Comme la misère sur le dos du pauvre monde | VIVA MÉDIA Skip to main content

Après des années de vaches maigres, je peux enfin dire que je gagne bien ma vie. Je l’ai compris le jour où j’ai réalisé que je ne survivais plus de paie en paie. Le matin à mon réveil, je n’ouvre plus mon compte bancaire pour refaire inlassablement les mêmes calculs comme si durant la nuit étaient apparus quelques miraculeux sous.

À l’épicerie, je peux enfin ajouter des denrées à mon panier sans me soumettre à une gymnastique mentale dans laquelle le prix de chaque article est calculé en espérant ne pas vivre l’humiliation de devoir abandonner quelques trucs à la caisse.

Depuis quelques années, je peux enfin respirer.

Malgré tout, il y a toujours une épée de Damoclès au-dessus de ma tête. Je sais que la misère n’est jamais loin. Elle est toujours là, tout près guettant le moindre faux pas pour s’accrocher sur le dos du pauvre monde. Elle est si sournoise la misère. Elle attend dans l’ombre du bonheur, prête à surgir sans avertissement.

J’ai appris avec le temps à berner la misère. Je suis devenue une experte pour la déjouer, pour l’éviter. Elle est là, dans chaque rangée à l’épicerie, dans chaque imprévu, dans chacune des augmentations encaissées. Elle me nargue, je valse avec elle, j’ai le contrôle.

Ça va, je gagne bien ma vie.

Pourtant, elle ne quitte pas mes pensées. Elle est là, partout autour de moi. Elle est dans les yeux de la mère de famille que je croise dans l’allée des pains. Elle est dans le cœur de cette mère qui devant les couches à la pharmacie espère qu’une boîte suffira jusqu’à sa prochaine paie. Elle est sur les réseaux sociaux, dans les nombreuses publications demandant une aide alimentaire. Elle flotte dans le silence de ceux qui n’osent pas demander de l’aide.

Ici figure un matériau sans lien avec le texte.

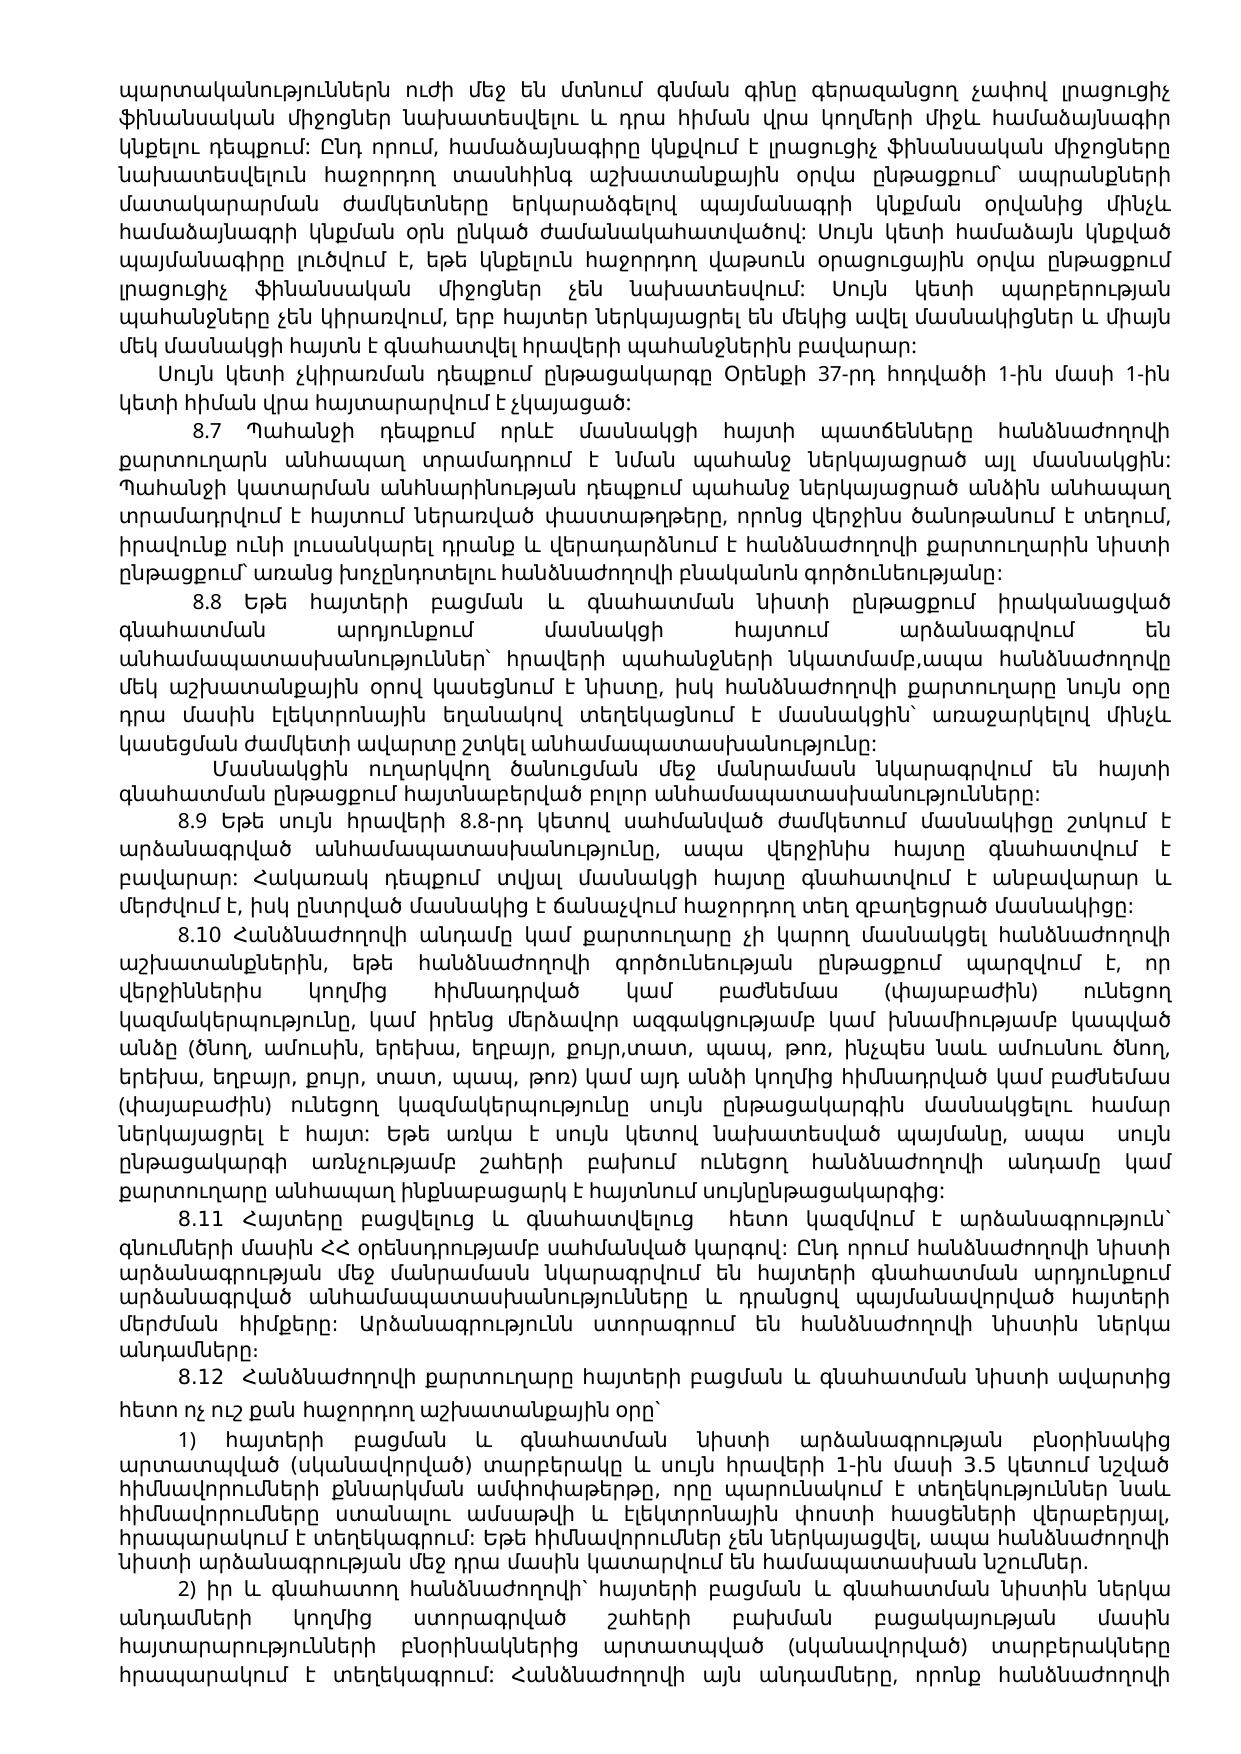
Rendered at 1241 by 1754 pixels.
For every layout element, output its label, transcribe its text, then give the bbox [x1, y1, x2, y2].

Elle est partout, la misère.

Pas une seule journée ne s’éteint sans que je pense à tous ceux qui travaillent à la sueur de leur front pour un salaire qui ne permet pas d’accuser les augmentations qui fusent de partout.

Parviendront-ils encore longtemps à garder la tête hors de l’eau? Combien de temps, devront-ils calculer cent fois plutôt la monnaie au fond de leur poche?

Devoir choisir entre un pain ou du lait quelle tristesse lorsqu’on y pense!

Je gagne bien ma vie. Sur cette échelle sur laquelle on évalue sans nuance la classe sociale des gens, je suis dans la moyenne. Les temps difficiles ne m’épargnent pas, mais je ne suis pas sans ressource contrairement à trop de gens.

Au fait mère monoparentale, comment vas-tu? Manges-tu à ta faim ou te nourris-tu de tes larmes salées pour que tes enfants aient le ventre plein? Et toi, père de famille, qui soupires le matin seul dans ta voiture comment apprivoises-tu les fins de mois? Tu tiens le coup? Et, vous belle dame, qui avez jadis cuisiné pour de grandes tablées, vieillissez-vous en douceur ? Humez-vous encore la bonne odeur de tarte aux pommes qui cuit dans votre four ou est-ce devenu un vague souvenir?

Nous tiendrons le coup comme nous l’avons toujours fait. Nous serons ingénieux, créatifs et solidaires comme nous l’avons toujours été. Nous sommes forts et résilients. Nous sommes d’excellents danseurs et nous valserons avec la misère jusqu’à ne plus sentir nos pieds.